I am delighted we are on this learning path together, and I look forward to supporting your transformation.

—Ruth King


Shifting from Racial Distress to Racial Harmony

We have all been impacted by the rotten roots of racial conditioning, and we will likely not solve, in our lifetime, the social injustices and suffering that plague communities and hearts near and far. We can’t choose our racial heartbreaks, but we can become more aware of how our thoughts get in the way of clear seeing, healing, and responding wisely. 

Racial distress invites us to question how we live our lives. We can become more deliberate through inquiry. We can stop the war within our own hearts and minds. We can cultivate more and more moments of inner ease. We can respond to racial suffering with more understanding, clarity, and wisdom. We can be more curious and aware of our impact. We can learn to empathize and to forgive others and ourselves. This is the most healing medicine of all, and the intention of our journey together. 

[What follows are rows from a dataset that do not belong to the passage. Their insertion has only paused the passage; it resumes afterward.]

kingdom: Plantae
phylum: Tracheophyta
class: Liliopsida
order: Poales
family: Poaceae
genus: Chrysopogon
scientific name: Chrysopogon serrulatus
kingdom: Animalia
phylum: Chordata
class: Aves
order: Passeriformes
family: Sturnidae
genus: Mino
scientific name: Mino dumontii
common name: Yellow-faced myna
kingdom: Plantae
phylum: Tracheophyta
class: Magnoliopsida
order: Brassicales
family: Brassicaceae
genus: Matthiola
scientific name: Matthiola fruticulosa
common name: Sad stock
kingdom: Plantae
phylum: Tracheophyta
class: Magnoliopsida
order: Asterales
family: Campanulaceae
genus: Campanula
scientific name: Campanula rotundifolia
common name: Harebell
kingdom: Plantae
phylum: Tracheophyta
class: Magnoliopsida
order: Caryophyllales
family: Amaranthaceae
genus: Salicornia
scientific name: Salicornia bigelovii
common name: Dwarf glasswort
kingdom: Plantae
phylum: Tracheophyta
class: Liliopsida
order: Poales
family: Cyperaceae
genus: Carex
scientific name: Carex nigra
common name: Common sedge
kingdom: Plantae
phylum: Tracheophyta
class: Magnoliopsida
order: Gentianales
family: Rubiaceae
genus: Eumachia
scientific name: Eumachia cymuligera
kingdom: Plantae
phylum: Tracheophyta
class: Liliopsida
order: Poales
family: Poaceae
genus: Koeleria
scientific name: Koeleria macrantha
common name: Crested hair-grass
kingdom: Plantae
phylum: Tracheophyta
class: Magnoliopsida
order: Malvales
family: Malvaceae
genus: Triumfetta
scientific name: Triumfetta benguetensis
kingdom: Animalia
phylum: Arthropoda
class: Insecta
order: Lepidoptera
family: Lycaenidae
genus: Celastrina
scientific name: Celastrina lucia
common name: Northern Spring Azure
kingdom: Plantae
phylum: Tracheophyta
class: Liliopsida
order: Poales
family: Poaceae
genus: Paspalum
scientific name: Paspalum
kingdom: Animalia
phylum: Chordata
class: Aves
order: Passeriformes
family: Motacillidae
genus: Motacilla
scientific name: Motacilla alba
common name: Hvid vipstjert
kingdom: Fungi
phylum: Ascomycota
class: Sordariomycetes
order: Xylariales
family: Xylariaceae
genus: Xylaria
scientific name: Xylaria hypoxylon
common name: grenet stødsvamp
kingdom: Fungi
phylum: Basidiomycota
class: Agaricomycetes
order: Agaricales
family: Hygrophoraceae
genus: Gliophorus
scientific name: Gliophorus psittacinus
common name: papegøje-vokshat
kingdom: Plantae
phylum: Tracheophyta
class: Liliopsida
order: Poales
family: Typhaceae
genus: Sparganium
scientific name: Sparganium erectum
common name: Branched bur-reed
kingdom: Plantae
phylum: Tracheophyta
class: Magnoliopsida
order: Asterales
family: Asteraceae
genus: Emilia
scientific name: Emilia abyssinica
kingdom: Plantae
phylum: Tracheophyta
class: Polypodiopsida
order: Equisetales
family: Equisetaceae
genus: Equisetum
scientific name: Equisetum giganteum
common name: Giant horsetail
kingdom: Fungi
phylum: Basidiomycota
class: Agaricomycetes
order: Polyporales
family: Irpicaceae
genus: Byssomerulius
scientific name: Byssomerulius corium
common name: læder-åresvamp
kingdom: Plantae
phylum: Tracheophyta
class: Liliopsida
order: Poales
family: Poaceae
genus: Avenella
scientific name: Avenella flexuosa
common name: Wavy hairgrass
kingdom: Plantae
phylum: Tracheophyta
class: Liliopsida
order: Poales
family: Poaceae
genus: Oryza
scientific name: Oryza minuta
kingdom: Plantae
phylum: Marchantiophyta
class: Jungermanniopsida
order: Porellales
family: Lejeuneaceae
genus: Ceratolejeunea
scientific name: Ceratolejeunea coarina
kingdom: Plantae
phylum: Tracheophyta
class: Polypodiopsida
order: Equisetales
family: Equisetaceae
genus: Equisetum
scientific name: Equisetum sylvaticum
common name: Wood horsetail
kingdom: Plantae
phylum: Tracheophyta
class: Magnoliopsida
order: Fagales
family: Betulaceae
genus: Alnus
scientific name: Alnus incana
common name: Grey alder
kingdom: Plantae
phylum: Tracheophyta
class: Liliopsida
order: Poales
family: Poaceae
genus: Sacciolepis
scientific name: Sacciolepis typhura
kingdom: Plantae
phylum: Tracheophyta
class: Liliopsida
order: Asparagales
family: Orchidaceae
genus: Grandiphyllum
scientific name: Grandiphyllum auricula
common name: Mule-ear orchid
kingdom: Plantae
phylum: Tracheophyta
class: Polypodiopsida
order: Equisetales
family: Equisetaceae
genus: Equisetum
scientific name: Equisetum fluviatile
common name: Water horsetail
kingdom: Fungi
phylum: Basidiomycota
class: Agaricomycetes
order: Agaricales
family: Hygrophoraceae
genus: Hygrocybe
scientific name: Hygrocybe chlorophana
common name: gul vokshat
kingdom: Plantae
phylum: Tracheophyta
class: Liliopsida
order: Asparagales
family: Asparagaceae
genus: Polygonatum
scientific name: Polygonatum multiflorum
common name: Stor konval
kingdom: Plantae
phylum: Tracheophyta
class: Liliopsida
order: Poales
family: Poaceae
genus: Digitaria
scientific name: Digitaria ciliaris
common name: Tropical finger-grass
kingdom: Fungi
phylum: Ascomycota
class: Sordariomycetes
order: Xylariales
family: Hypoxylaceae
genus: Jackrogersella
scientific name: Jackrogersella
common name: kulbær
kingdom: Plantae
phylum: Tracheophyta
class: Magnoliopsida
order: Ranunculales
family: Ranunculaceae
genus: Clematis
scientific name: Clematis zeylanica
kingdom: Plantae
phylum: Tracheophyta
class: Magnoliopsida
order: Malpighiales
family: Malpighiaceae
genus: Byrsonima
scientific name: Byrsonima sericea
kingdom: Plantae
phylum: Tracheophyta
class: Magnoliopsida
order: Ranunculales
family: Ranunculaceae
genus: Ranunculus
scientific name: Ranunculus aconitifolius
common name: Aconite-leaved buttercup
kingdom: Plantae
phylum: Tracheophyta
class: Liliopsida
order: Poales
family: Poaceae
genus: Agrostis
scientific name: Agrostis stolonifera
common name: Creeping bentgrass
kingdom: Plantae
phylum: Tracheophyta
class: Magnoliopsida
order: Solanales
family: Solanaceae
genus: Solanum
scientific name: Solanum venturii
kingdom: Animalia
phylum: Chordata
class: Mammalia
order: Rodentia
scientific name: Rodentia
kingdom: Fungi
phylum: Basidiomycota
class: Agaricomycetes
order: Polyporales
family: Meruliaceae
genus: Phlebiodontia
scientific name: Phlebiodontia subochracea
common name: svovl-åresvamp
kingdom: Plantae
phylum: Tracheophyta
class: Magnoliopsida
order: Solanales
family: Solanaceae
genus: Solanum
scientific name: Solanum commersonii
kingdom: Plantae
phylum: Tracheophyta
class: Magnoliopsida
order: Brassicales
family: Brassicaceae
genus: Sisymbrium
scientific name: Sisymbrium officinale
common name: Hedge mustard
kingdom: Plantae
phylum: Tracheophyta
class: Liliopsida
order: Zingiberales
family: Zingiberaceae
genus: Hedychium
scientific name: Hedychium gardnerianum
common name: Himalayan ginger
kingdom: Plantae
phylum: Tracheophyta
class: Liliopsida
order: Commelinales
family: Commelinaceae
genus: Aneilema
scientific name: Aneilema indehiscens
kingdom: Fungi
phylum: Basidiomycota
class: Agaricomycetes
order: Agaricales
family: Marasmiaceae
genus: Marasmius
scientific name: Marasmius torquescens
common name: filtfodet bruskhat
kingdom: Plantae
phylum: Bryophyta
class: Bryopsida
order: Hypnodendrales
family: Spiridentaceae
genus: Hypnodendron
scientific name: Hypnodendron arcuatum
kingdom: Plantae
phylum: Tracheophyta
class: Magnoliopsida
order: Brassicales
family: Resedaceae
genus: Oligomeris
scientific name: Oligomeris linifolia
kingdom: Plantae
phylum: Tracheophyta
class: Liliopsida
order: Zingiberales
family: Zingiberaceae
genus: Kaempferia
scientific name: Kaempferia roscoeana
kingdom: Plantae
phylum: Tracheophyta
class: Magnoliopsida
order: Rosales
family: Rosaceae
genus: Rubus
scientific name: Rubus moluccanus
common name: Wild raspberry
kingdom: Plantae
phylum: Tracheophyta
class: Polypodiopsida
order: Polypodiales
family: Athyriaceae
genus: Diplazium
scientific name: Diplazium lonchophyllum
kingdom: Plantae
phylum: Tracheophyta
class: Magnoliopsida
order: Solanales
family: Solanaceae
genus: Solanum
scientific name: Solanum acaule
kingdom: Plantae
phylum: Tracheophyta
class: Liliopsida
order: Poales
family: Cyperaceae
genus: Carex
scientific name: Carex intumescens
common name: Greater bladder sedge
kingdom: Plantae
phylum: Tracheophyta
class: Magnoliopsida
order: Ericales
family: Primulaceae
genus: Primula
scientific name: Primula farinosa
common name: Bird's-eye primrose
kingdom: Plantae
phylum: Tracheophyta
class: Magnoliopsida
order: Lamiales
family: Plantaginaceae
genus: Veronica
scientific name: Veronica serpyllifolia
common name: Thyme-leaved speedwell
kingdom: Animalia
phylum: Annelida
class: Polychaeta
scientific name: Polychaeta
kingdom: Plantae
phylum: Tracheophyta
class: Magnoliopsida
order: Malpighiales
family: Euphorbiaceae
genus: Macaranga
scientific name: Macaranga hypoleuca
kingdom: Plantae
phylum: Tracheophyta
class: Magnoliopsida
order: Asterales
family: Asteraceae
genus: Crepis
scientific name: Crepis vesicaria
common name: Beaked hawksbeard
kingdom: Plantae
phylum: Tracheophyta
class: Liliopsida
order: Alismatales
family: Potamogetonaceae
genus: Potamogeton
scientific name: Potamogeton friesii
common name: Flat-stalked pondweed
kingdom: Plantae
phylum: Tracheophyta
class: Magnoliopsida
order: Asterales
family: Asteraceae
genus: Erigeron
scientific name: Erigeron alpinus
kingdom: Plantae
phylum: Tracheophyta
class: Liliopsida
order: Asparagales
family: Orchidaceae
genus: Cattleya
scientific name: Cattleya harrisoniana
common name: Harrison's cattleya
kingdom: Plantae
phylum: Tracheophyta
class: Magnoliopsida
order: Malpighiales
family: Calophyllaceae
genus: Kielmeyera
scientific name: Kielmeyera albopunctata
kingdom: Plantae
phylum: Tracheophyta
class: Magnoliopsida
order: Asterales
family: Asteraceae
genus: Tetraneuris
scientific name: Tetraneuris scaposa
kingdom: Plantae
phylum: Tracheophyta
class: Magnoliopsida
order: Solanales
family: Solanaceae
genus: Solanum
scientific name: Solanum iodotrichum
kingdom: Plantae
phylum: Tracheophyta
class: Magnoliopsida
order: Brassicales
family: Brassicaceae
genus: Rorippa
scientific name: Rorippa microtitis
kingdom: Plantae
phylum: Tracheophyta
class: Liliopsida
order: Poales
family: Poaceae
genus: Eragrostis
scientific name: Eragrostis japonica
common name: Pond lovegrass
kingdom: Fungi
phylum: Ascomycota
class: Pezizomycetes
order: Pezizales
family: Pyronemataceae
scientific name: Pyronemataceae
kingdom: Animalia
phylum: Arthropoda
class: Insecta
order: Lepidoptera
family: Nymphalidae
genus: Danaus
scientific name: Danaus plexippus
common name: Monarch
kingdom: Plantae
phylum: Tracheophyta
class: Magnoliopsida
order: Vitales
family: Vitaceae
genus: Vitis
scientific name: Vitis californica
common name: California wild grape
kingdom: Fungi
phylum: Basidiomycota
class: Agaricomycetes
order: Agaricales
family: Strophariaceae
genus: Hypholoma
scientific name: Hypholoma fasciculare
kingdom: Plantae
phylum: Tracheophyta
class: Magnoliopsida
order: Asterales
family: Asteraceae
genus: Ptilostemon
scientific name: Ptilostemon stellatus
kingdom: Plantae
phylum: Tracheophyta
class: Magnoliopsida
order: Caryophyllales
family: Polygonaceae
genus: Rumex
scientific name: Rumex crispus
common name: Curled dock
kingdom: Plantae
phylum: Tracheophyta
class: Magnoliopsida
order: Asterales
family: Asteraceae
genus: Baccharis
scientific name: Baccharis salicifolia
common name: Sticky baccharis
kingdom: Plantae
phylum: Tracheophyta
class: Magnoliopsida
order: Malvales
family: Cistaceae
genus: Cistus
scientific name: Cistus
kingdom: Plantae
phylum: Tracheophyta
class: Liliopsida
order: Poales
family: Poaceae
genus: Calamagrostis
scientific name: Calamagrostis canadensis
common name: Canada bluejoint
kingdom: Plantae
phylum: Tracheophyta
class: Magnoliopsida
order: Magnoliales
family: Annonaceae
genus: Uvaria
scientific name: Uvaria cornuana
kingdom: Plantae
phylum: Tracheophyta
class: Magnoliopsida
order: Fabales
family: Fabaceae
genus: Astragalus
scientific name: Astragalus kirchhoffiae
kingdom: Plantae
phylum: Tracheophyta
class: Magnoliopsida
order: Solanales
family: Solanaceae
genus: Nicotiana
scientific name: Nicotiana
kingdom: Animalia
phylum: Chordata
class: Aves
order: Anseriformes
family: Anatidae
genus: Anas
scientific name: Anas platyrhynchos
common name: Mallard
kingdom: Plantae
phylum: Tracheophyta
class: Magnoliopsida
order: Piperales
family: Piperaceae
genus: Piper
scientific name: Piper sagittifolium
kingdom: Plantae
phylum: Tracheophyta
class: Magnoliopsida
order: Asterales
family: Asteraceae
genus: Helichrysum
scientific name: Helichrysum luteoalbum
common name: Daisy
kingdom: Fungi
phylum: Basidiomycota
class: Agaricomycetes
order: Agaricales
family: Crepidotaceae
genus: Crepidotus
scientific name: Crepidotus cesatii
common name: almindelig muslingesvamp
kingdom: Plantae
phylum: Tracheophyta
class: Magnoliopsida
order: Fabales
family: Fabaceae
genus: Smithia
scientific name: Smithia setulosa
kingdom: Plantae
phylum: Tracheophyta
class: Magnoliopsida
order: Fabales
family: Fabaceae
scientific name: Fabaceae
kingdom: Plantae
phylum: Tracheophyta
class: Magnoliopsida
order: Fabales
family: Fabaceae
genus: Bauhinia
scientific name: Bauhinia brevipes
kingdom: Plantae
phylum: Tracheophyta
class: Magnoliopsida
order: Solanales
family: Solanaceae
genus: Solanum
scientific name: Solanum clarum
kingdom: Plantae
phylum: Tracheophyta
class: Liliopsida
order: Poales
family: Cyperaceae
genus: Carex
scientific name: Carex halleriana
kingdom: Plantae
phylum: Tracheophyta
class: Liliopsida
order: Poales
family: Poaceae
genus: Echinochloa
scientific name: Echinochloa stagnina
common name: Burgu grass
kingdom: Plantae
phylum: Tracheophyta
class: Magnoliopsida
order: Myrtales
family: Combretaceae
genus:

The end game is not that we all get along or love each other because we are told it’s the right thing to do. It’s more about an ever-growing awareness of how we impact and care for each other; how we belong to each other. It’s about eliminating racial dominance and healing racial aversion from the inside out. It’s about ensuring that no joy is experienced at the expense of other races. We are all habit humans — change is who we are and what we do. When we recognize and understand our racial habits of harm, we can change them. History offers perspective and maybe a dash of hope — but don’t count on hope. Count on being present and doing what must be done in the moment with as much kindness as you can muster. 

To be racially awake is enlivening and life giving. We become more tender, less defended, more caring, and less harmful. And when we do forget to take care of each other and ourselves, we can own up, reaffirm our intention to keep our hearts open to all beings without exception, and begin again.